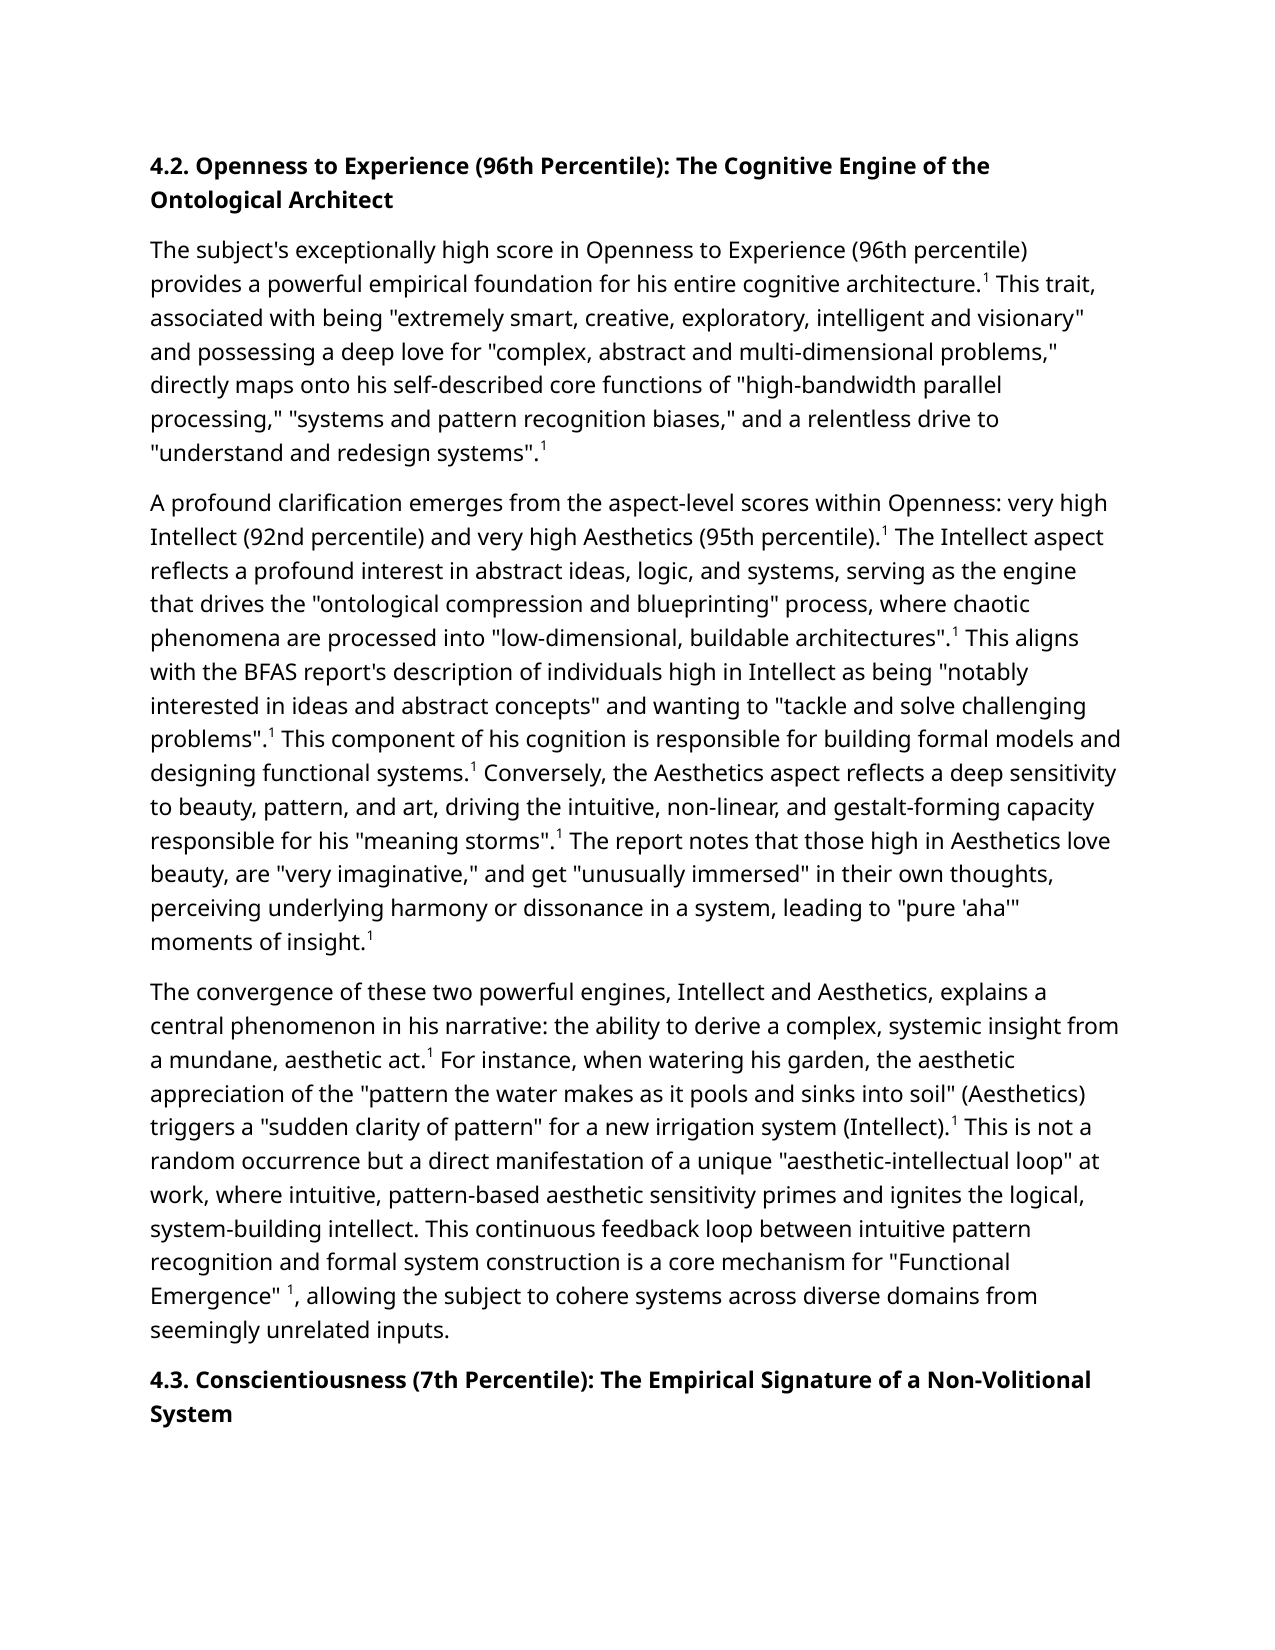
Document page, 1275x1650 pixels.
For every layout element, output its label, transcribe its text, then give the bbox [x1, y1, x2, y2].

text The convergence of these two powerful engines, Intellect and Aesthetics, explains a central phenomenon in his narrative: the ability to derive a complex, systemic insight from a mundane, aesthetic act.1 For instance, when watering his garden, the aesthetic appreciation of the "pattern the water makes as it pools and sinks into soil" (Aesthetics) triggers a "sudden clarity of pattern" for a new irrigation system (Intellect).1 This is not a random occurrence but a direct manifestation of a unique "aesthetic-intellectual loop" at work, where intuitive, pattern-based aesthetic sensitivity primes and ignites the logical, system-building intellect. This continuous feedback loop between intuitive pattern recognition and formal system construction is a core mechanism for "Functional Emergence" 1, allowing the subject to cohere systems across diverse domains from seemingly unrelated inputs. [150, 976, 1125, 1345]
text The subject's exceptionally high score in Openness to Experience (96th percentile) provides a powerful empirical foundation for his entire cognitive architecture.1 This trait, associated with being "extremely smart, creative, exploratory, intelligent and visionary" and possessing a deep love for "complex, abstract and multi-dimensional problems," directly maps onto his self-described core functions of "high-bandwidth parallel processing," "systems and pattern recognition biases," and a relentless drive to "understand and redesign systems".1 [150, 234, 1125, 468]
text 4.2. Openness to Experience (96th Percentile): The Cognitive Engine of the Ontological Architect [150, 150, 1125, 215]
text A profound clarification emerges from the aspect-level scores within Openness: very high Intellect (92nd percentile) and very high Aesthetics (95th percentile).1 The Intellect aspect reflects a profound interest in abstract ideas, logic, and systems, serving as the engine that drives the "ontological compression and blueprinting" process, where chaotic phenomena are processed into "low-dimensional, buildable architectures".1 This aligns with the BFAS report's description of individuals high in Intellect as being "notably interested in ideas and abstract concepts" and wanting to "tackle and solve challenging problems".1 This component of his cognition is responsible for building formal models and designing functional systems.1 Conversely, the Aesthetics aspect reflects a deep sensitivity to beauty, pattern, and art, driving the intuitive, non-linear, and gestalt-forming capacity responsible for his "meaning storms".1 The report notes that those high in Aesthetics love beauty, are "very imaginative," and get "unusually immersed" in their own thoughts, perceiving underlying harmony or dissonance in a system, leading to "pure 'aha'" moments of insight.1 [150, 487, 1125, 957]
text 4.3. Conscientiousness (7th Percentile): The Empirical Signature of a Non-Volitional System [150, 1364, 1125, 1429]
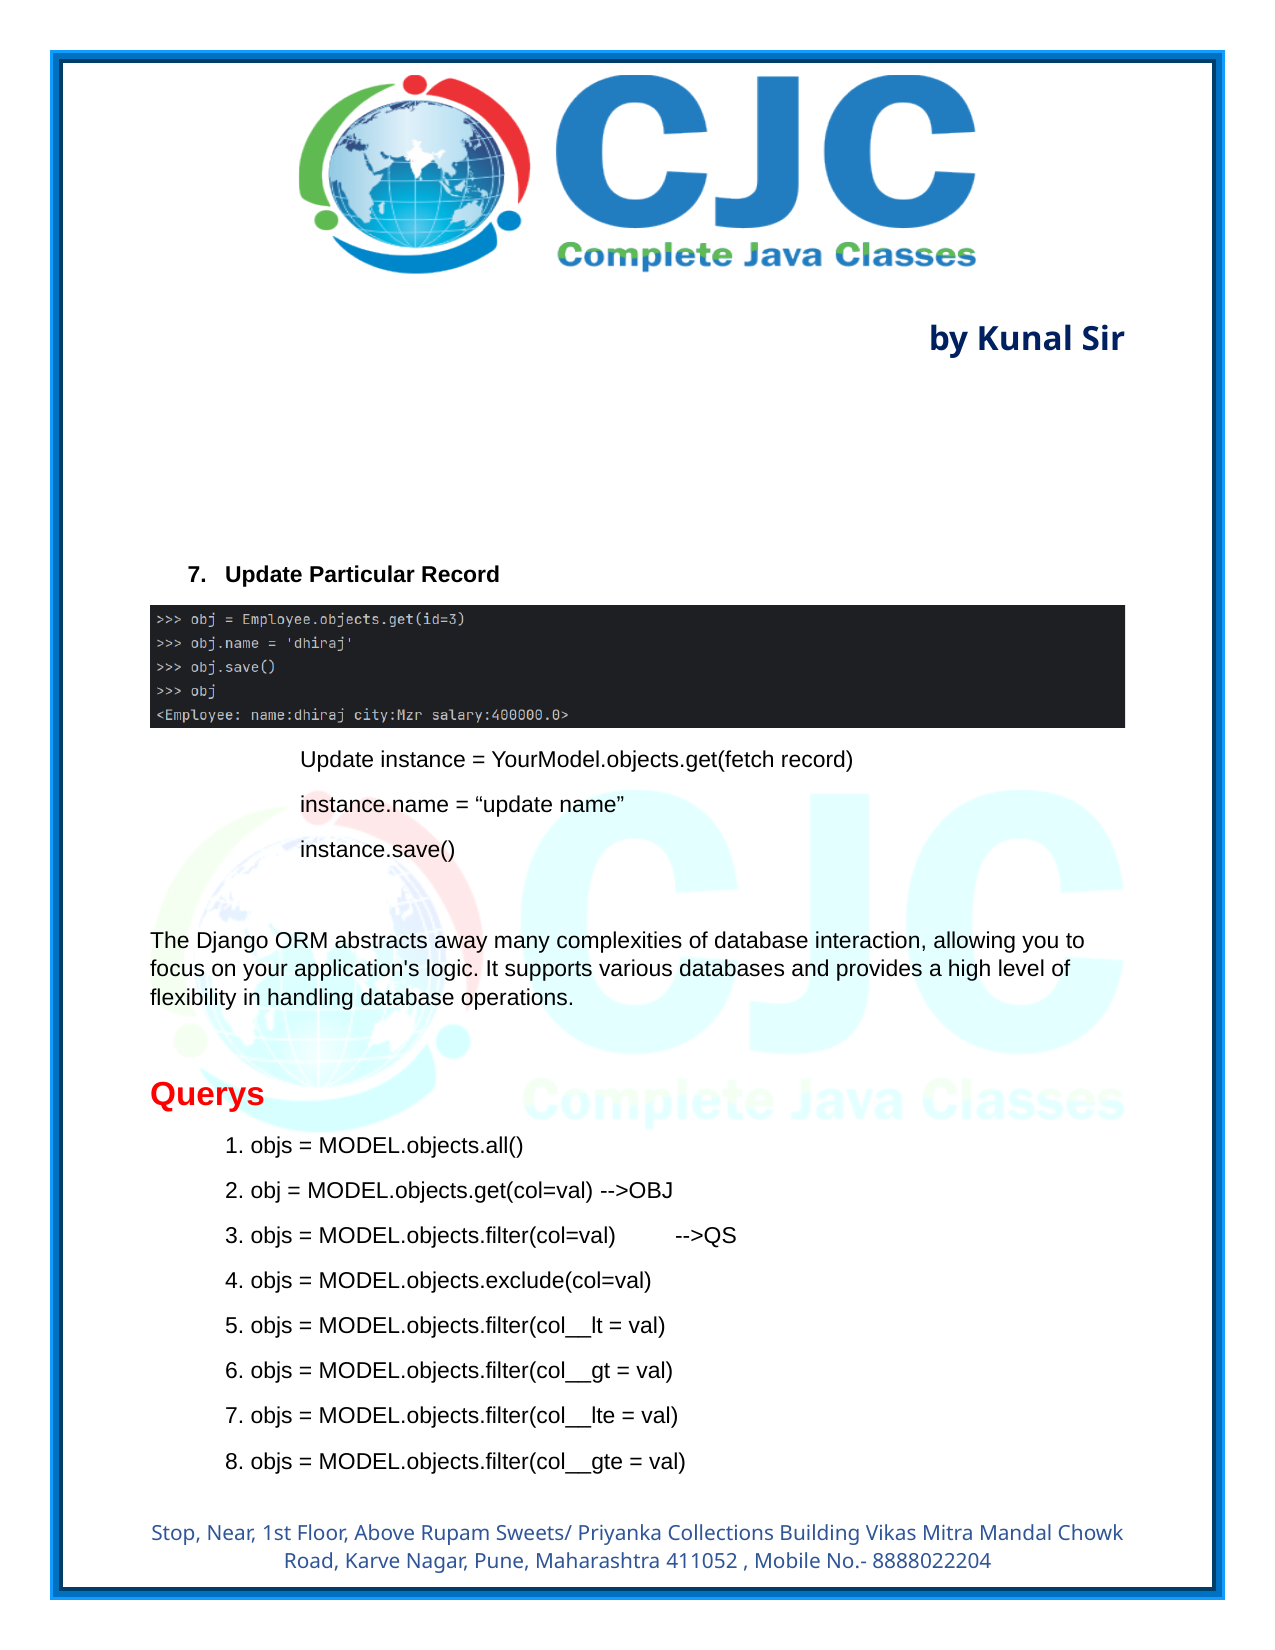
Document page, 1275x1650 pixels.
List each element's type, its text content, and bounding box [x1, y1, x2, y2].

text The Django ORM abstracts away many complexities of database interaction, allowing you to focus on your application's logic. It supports various databases and provides a high level of flexibility in handling database operations. [150, 927, 1125, 1010]
picture [150, 605, 1125, 728]
text instance.name = “update name” [225, 791, 1125, 818]
picture [298, 75, 977, 275]
text 4. objs = MODEL.objects.exclude(col=val) [150, 1267, 1125, 1293]
text 2. obj = MODEL.objects.get(col=val) -->OBJ [150, 1177, 1125, 1203]
text 3. objs = MODEL.objects.filter(col=val) -->QS [150, 1222, 1125, 1248]
text instance.save() [225, 836, 1125, 863]
text 5. objs = MODEL.objects.filter(col__lt = val) [150, 1312, 1125, 1339]
text 8. objs = MODEL.objects.filter(col__gte = val) [150, 1448, 1125, 1474]
text 6. objs = MODEL.objects.filter(col__gt = val) [150, 1357, 1125, 1384]
text 7. objs = MODEL.objects.filter(col__lte = val) [150, 1402, 1125, 1429]
list Update Particular Record [187, 561, 1125, 587]
text Querys [150, 1074, 1125, 1112]
text Update instance = YourModel.objects.get(fetch record) [150, 746, 1125, 773]
text 1. objs = MODEL.objects.all() [150, 1132, 1125, 1158]
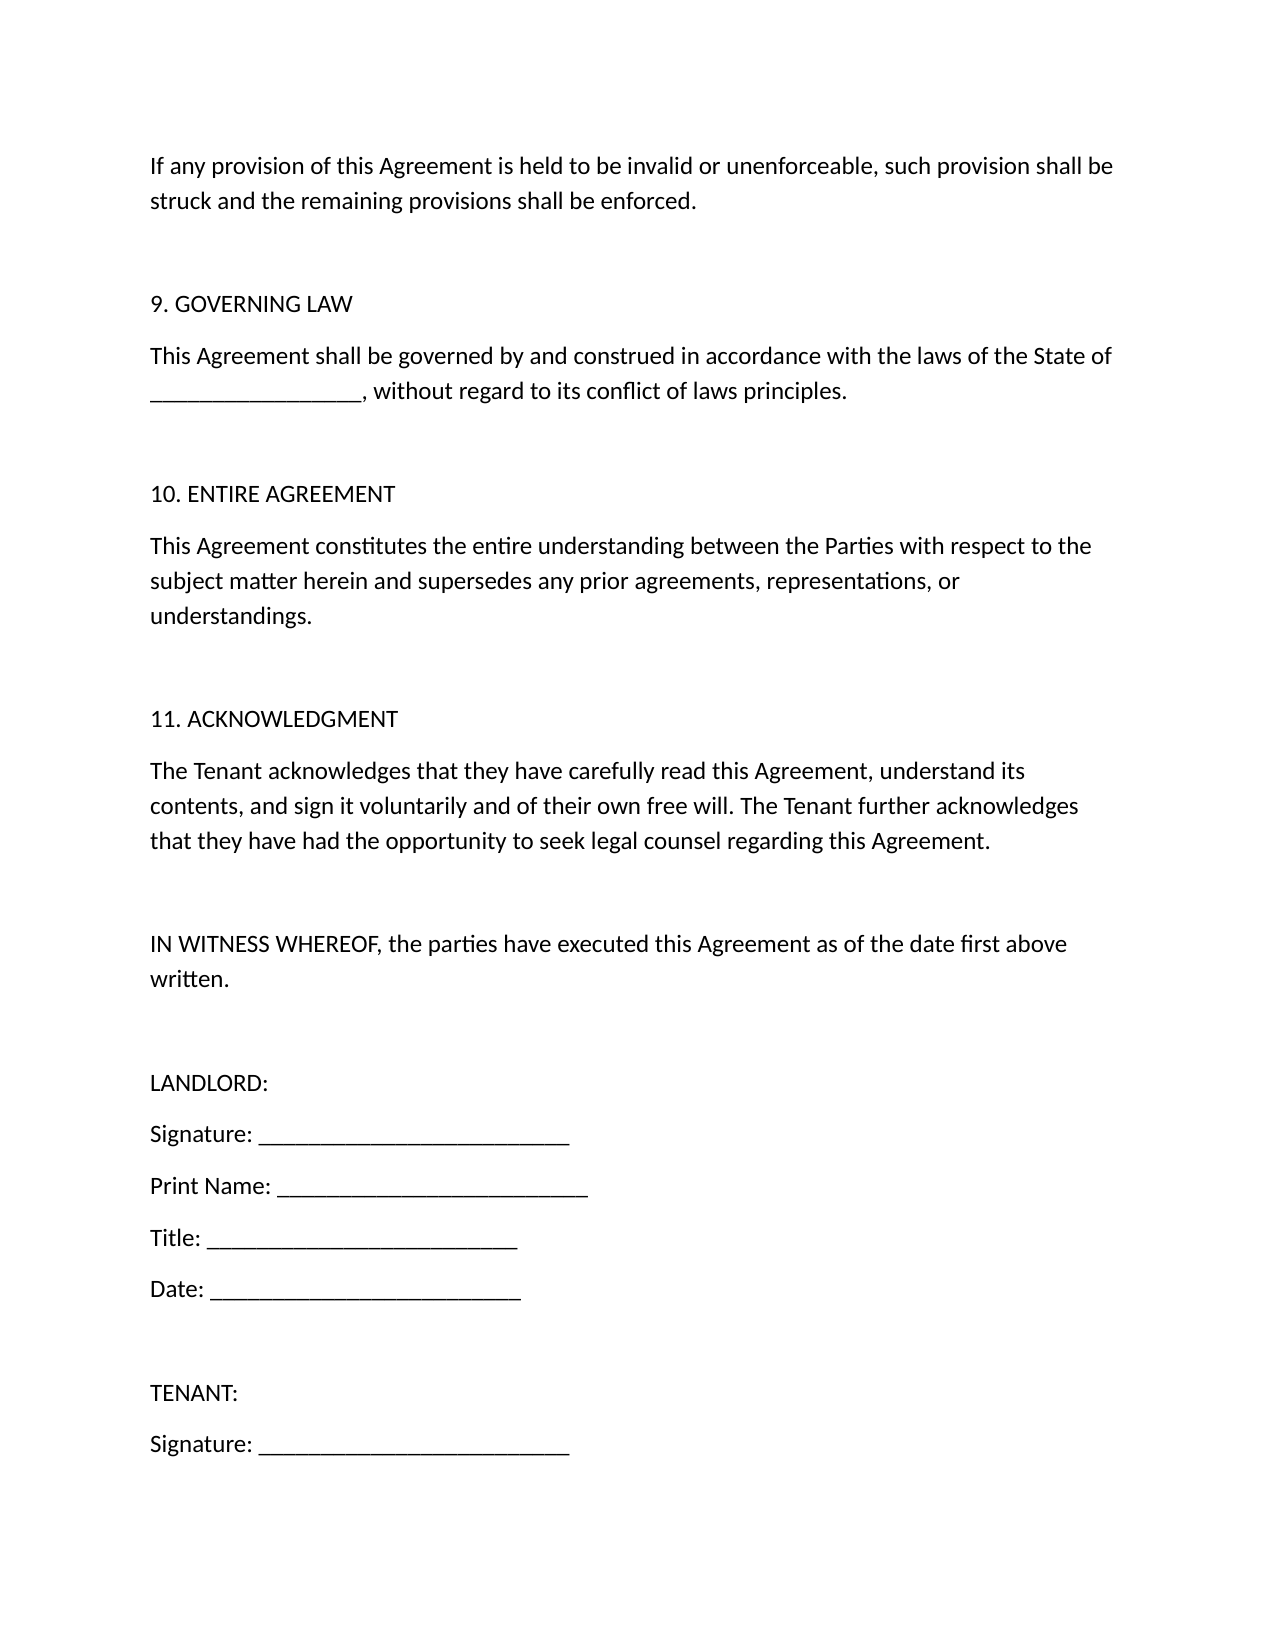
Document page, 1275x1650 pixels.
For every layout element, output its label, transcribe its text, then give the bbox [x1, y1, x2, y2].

text Title: _________________________ [150, 1222, 1125, 1252]
text This Agreement shall be governed by and construed in accordance with the laws of the State of _________________, without regard to its conflict of laws principles. [150, 340, 1125, 406]
text If any provision of this Agreement is held to be invalid or unenforceable, such provision shall be struck and the remaining provisions shall be enforced. [150, 150, 1125, 216]
text Signature: _________________________ [150, 1428, 1125, 1459]
text The Tenant acknowledges that they have carefully read this Agreement, understand its contents, and sign it voluntarily and of their own free will. The Tenant further acknowledges that they have had the opportunity to seek legal counsel regarding this Agreement. [150, 755, 1125, 856]
text TENANT: [150, 1377, 1125, 1407]
text Print Name: _________________________ [150, 1170, 1125, 1201]
text This Agreement constitutes the entire understanding between the Parties with respect to the subject matter herein and supersedes any prior agreements, representations, or understandings. [150, 530, 1125, 631]
text 9. GOVERNING LAW [150, 288, 1125, 319]
text LANDLORD: [150, 1067, 1125, 1097]
text Date: _________________________ [150, 1273, 1125, 1304]
text 11. ACKNOWLEDGMENT [150, 703, 1125, 734]
text IN WITNESS WHEREOF, the parties have executed this Agreement as of the date first above written. [150, 928, 1125, 994]
text 10. ENTIRE AGREEMENT [150, 478, 1125, 509]
text Signature: _________________________ [150, 1118, 1125, 1149]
***
#### EXERCISE DETAILS
Look over the records above and copy each line that includes the string "picture".

#### PROBLEM SOLUTION
picture [150, 605, 1125, 728]
picture [298, 75, 977, 275]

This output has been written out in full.